Implemented enhancements:
- Extend orderNumber string to 50 characters (#2824) #2828 - thanks @iusgit
- Extend length of project orderNumber string #2824
- default team for new users #2802
- Update "Preview"/ "Save" buttons after invoice template (re)selection #2749
- Reporting - choose which type of times #2575
- improve error handling during invoice generation #2932 (kevinpapst)
- submit invoice search after changing the template #2931 (kevinpapst)
- added new invoice status: canceled #2922 (kevinpapst)
- Translations update from Weblate #2915 #2850 (weblate)
- added resname for tool compatibility #2912 (kevinpapst)
- change data filter on project month report #2911 (kevinpapst)
- Fetch user preferences via API #2905 (kevinpapst)
- optimizations #2904 (kevinpapst)
- prevent empty migration warning #2901 (kevinpapst)
- composer upgrade #2900 (kevinpapst)
- added invoice replacer for currently logged-in user #2899 (kevinpapst)
- activate bleeding edge rules for phpstan and fix problems #2898 (kevinpapst)
- fix weekly view day format #2893 (kevinpapst)
- simplify building theme independent plugins #2888 (kevinpapst)
- include roles and teams in user create form #2849 (kevinpapst)
- Weekly "quick-entry" form #2793 (kevinpapst)
- allow to set 24 hour format as user preference #2789 (kevinpapst)
- added ProjectConstraint to add dynamic project validation #2747 thanks @pkaltenboeck
- PDF memory optimizations #2736 (kevinpapst)

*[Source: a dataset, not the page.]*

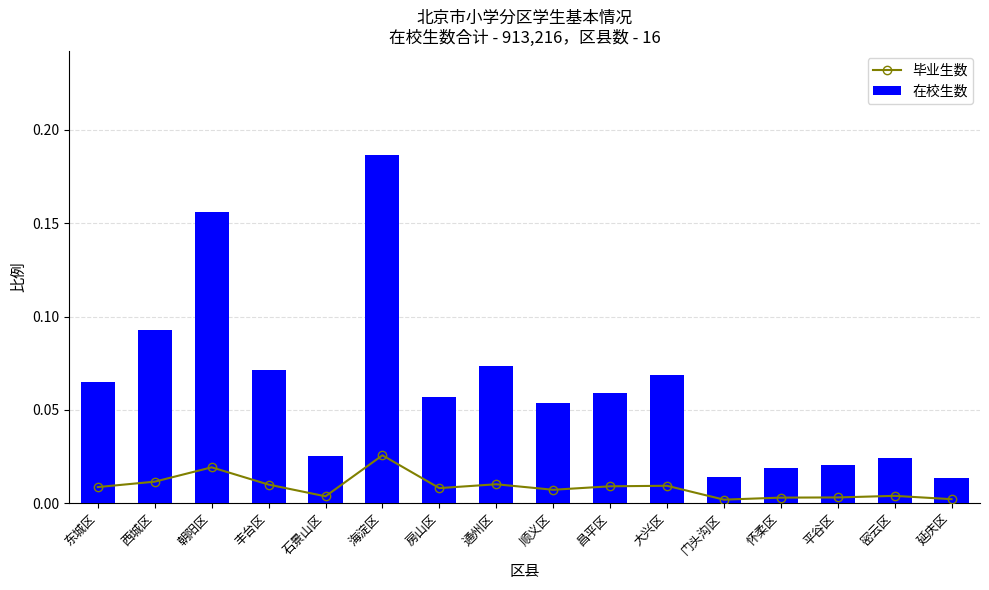

Reading left to right, what are all the values shown in this chart?

毕业生数: 东城区=0.0	西城区=0.0	朝阳区=0.0	丰台区=0.0	石景山区=0.0	海淀区=0.0	房山区=0.0	通州区=0.0	顺义区=0.0	昌平区=0.0	大兴区=0.0	门头沟区=0.0	怀柔区=0.0	平谷区=0.0	密云区=0.0	延庆区=0.0
在校生数: 东城区=0.1	西城区=0.1	朝阳区=0.2	丰台区=0.1	石景山区=0.0	海淀区=0.2	房山区=0.1	通州区=0.1	顺义区=0.1	昌平区=0.1	大兴区=0.1	门头沟区=0.0	怀柔区=0.0	平谷区=0.0	密云区=0.0	延庆区=0.0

- workflow to trigger event for docker build #2882 (kevinpapst) thanks @Apfelwurm
Fixed bugs:
- Time records marked as exported even when invoice is not saved due to duplicate invoice numbers #2917
- Error on Install: "Call to undefined method Doctrine\DBAL\Statement::fetchAll()" #2885
- Request via API with X-AUTH-USER invalidates all other sessions for the (LDAP) user #2873 thanks @handcode
- improve csrf handling #2936 (kevinpapst)
- link to doctor #2930 (kevinpapst)
- do not reset password for LDAP and SAML users unless needed #2916 (kevinpapst)
- use token in invoice delete route #2889 (kevinpapst)
- fixes for new quick-entry week form #2887 (kevinpapst)
Multiple possible CSRF attacks were found and patched. Thanks to @Asura-N and @Haxatron for the disclosure.
If you use Kimai in a multi-user environment, you are urged to update as soon as possible.